Hadoop HDFS NameNode Backup
comprendre les proprietes de sauvegarde des 2 fsimages et trouver la proprietes du laps de temps entre 2 creations.
HDFS cli
OIV
can dump content of HDFS fsimages
Use hdfs oiv
(can run offline)
hdfs oiv -p FileDistribution -i /var/hdfs/name/current/fsimage_0000000000000023497 -o test_fd
hdfs oiv -p Ls -i /var/hdfs/name/current/fsimage_0000000000000023497 -o test_ls
OEV
can load content of HDFS fsimages dump
Curl
Use curl
to download image and edit logs:
https://<namenode>:9871/getimage?getimage=1&txid=latest
https://<namenode>:9871/getimage?getedit=1&startTxId=X&endTxId=Y
dfsadmin -fetchImage
Node-backmeup
Local Backup
module.exports = header: 'HDFS NN Backup', handler: ->
@tools.backup
header: 'HDFS LS output'
name: 'ls'
cmd: 'hdfs dfs -ls -R / '
target: "/var/backups/nn_#{options.fqdn}/"
interval: month: 1
retention: count: 2
any_dfs_name_dir = options.hdfs_site['dfs.namenode.name.dir'].split(',')[0]
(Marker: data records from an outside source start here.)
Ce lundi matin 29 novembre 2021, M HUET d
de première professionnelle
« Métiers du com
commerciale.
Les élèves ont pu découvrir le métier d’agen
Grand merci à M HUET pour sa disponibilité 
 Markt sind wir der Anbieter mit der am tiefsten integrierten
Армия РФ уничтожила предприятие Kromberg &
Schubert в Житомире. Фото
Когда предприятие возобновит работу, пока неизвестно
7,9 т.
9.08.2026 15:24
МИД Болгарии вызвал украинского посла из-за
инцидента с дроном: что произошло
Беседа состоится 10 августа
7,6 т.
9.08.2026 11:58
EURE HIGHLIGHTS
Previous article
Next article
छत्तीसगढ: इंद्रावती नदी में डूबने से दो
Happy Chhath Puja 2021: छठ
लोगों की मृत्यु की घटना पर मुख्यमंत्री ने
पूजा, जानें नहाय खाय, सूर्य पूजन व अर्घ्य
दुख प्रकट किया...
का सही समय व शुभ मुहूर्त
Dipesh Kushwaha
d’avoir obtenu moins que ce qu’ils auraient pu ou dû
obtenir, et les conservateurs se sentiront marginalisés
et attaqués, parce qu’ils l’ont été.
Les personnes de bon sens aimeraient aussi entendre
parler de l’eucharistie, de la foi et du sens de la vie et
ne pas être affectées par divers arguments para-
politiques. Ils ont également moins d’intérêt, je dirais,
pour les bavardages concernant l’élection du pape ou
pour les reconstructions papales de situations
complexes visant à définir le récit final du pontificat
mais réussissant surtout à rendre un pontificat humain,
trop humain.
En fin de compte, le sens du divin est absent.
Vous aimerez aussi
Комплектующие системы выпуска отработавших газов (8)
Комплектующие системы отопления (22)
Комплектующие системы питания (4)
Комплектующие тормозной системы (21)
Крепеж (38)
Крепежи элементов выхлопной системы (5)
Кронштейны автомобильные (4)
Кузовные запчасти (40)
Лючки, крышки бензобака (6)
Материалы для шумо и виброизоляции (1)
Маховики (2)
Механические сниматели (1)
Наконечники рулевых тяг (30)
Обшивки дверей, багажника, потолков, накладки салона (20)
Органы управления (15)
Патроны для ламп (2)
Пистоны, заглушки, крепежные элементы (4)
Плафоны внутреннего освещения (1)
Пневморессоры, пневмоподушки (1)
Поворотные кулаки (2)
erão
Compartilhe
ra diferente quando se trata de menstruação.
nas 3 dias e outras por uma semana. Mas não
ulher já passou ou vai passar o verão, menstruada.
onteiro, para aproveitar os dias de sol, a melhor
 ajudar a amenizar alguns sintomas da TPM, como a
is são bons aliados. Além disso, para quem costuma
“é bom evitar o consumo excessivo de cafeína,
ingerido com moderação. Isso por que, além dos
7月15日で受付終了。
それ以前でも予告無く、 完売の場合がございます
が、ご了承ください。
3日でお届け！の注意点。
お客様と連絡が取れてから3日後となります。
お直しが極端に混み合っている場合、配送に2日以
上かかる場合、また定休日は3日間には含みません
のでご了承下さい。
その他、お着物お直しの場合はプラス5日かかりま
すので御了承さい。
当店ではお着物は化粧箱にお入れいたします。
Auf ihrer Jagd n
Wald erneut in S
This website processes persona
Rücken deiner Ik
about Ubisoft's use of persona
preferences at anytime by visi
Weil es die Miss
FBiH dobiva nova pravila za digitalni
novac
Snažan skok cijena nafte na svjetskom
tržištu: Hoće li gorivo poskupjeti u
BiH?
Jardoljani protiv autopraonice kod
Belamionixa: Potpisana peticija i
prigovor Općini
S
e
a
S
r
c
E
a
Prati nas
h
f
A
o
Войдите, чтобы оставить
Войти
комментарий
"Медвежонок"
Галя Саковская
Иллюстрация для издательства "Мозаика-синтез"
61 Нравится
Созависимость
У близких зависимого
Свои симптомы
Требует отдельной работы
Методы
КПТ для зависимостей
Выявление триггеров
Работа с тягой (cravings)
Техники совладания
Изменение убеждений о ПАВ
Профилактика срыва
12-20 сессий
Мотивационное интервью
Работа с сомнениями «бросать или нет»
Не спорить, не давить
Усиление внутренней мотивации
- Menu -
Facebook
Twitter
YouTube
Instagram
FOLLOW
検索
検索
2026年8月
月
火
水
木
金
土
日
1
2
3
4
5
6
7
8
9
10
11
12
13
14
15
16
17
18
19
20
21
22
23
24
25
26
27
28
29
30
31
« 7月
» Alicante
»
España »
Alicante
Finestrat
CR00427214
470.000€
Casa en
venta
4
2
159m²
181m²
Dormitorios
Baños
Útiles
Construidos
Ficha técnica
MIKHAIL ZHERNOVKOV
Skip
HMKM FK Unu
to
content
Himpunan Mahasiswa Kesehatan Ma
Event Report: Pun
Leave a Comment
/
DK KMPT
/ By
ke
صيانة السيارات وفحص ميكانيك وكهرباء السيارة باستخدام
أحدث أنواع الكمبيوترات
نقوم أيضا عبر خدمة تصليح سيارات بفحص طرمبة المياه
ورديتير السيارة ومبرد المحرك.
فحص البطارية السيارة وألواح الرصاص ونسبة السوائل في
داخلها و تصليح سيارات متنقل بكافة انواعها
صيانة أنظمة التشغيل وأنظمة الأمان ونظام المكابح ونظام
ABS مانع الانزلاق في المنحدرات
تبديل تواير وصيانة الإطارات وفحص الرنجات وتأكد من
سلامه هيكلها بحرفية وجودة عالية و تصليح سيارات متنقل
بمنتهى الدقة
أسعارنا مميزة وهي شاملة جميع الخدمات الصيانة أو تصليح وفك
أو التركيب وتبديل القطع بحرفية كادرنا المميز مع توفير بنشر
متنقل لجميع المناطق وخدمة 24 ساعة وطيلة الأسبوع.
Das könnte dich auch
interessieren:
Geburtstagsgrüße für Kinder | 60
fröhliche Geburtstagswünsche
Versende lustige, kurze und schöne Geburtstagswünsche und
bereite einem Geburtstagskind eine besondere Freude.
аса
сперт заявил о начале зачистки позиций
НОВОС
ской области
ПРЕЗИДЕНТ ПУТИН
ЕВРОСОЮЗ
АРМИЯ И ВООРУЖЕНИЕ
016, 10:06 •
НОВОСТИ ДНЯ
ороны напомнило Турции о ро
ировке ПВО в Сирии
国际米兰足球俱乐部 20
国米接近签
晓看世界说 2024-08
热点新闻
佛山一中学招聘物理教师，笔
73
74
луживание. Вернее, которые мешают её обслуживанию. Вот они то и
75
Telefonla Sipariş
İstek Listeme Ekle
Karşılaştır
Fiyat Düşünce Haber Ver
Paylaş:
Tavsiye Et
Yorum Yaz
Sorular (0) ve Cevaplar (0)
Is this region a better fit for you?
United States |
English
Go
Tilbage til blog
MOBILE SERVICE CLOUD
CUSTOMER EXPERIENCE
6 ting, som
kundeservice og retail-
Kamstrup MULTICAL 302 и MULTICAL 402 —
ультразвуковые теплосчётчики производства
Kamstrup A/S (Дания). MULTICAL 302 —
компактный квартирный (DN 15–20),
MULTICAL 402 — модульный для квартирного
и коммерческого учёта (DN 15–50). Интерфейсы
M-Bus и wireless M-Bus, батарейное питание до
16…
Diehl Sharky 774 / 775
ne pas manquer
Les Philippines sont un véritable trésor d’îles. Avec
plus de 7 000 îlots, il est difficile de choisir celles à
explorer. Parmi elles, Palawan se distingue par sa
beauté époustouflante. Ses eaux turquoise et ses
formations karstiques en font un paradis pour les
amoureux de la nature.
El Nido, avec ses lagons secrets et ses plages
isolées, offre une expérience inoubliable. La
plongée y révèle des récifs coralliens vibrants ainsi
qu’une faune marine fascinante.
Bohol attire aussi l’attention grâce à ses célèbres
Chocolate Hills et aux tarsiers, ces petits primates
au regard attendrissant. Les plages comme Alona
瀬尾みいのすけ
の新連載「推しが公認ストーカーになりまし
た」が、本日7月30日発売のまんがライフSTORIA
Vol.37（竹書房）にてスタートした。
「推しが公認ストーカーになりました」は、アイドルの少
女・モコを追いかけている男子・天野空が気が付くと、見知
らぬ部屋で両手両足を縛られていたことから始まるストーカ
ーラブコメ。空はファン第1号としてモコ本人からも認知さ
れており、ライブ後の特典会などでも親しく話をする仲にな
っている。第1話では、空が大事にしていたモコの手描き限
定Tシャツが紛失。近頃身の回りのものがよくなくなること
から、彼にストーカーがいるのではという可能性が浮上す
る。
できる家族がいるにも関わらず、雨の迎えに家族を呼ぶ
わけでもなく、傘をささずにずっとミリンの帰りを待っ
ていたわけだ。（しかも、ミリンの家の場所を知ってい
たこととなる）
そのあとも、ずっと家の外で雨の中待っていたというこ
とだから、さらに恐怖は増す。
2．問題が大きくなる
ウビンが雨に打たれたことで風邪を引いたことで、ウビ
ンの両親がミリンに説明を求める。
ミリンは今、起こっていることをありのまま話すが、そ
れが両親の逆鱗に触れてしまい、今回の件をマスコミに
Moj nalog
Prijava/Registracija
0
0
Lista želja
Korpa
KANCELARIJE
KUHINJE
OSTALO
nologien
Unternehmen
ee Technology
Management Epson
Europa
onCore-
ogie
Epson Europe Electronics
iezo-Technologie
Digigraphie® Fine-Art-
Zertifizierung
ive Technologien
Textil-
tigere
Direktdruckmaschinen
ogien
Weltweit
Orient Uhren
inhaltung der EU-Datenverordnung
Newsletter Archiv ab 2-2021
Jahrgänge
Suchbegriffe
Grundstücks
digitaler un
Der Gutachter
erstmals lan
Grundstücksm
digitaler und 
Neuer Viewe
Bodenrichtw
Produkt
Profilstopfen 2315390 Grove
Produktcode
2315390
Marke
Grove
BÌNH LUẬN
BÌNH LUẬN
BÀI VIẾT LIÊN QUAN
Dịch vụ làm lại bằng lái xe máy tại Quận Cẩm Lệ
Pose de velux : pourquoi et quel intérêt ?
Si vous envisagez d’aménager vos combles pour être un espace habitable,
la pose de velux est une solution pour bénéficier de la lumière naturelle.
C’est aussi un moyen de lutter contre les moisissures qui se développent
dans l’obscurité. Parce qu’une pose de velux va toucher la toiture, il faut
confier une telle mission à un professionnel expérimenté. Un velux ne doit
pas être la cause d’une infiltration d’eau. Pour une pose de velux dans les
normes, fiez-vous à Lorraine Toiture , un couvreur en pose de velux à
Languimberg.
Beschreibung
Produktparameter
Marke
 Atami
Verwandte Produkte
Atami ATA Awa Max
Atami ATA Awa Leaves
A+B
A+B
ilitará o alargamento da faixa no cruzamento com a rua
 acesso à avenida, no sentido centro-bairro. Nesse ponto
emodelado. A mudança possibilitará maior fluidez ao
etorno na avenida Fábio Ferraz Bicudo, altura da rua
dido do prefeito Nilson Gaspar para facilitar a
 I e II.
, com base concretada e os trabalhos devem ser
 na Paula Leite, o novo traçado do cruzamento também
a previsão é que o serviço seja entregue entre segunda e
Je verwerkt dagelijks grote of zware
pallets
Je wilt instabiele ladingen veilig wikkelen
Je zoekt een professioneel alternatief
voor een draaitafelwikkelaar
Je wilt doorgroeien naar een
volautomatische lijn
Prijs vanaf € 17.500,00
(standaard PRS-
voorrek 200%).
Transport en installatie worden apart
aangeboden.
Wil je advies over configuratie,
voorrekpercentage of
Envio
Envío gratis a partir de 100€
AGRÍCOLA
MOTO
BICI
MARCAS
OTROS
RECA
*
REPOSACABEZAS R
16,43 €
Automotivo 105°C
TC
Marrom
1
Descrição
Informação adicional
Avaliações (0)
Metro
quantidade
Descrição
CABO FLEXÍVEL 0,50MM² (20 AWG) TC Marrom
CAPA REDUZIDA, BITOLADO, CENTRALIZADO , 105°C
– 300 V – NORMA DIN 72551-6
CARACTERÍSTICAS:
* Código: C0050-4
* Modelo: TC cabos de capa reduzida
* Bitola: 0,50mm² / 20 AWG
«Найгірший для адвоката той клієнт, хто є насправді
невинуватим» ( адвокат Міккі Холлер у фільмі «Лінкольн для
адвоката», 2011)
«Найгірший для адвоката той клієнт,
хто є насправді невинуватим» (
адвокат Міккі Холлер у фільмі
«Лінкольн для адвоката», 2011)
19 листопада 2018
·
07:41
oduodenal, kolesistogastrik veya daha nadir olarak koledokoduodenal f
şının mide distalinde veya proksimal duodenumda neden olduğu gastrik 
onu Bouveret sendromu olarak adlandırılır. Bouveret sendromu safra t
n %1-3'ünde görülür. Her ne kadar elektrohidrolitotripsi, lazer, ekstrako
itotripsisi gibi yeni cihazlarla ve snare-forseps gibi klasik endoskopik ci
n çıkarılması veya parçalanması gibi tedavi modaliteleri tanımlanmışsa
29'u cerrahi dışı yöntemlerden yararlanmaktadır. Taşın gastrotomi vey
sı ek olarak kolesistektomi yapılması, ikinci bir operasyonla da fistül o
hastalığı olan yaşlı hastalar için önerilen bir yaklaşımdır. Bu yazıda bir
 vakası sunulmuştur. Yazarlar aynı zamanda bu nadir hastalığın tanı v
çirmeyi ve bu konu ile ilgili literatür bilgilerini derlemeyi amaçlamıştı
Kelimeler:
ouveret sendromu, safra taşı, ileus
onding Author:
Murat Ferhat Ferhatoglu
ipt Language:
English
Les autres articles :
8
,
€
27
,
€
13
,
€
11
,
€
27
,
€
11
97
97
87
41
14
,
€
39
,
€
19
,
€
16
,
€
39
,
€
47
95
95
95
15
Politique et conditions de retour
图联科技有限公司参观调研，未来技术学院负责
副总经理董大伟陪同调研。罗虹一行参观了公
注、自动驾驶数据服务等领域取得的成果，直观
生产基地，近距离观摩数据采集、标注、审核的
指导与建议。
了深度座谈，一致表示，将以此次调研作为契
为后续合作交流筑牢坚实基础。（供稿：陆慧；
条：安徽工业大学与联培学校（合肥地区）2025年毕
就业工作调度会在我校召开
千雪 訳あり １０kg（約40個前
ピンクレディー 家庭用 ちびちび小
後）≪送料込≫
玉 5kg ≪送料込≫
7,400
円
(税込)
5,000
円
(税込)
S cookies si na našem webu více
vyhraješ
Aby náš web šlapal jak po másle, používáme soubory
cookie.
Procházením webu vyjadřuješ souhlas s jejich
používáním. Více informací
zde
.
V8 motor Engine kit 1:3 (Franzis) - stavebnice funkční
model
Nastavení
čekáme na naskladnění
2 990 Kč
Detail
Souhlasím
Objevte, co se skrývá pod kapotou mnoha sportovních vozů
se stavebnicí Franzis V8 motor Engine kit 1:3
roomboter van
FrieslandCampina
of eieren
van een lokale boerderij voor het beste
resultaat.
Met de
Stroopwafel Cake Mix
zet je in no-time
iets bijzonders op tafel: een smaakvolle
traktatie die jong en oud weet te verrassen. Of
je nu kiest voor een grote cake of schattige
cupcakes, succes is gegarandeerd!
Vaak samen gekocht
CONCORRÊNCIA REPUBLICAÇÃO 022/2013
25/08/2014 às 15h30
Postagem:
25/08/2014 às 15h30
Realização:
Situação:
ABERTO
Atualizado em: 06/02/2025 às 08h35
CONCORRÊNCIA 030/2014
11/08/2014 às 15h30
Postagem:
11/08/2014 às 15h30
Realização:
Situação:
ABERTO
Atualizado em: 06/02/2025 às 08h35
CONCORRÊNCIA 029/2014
any_dfs_name_dir = any_dfs_name_dir.substr(7) if any_dfs_name_dir.indexOf('file://') is 0
@tools.backup
header: 'FSimages & edits'
name: 'fs'
source: path.join any_dfs_name_dir, 'current'
filter: ['fsimage_*','edits_0*']
target: "/var/backups/nn_#{options.fqdn}/"
interval: month: 1
retention: count: 2
Restoration procedure
To restore the fsimage as it was at the date of backup with a shell command with default configuration value:
cd /var/hdfs/name/current/
rm -rf *
tar -xzf /var/backups/nn_$HOSTNAME/<backup_date>.tar.gz
man tar
for more information if you have changed default options
Dependencies
path = require 'path'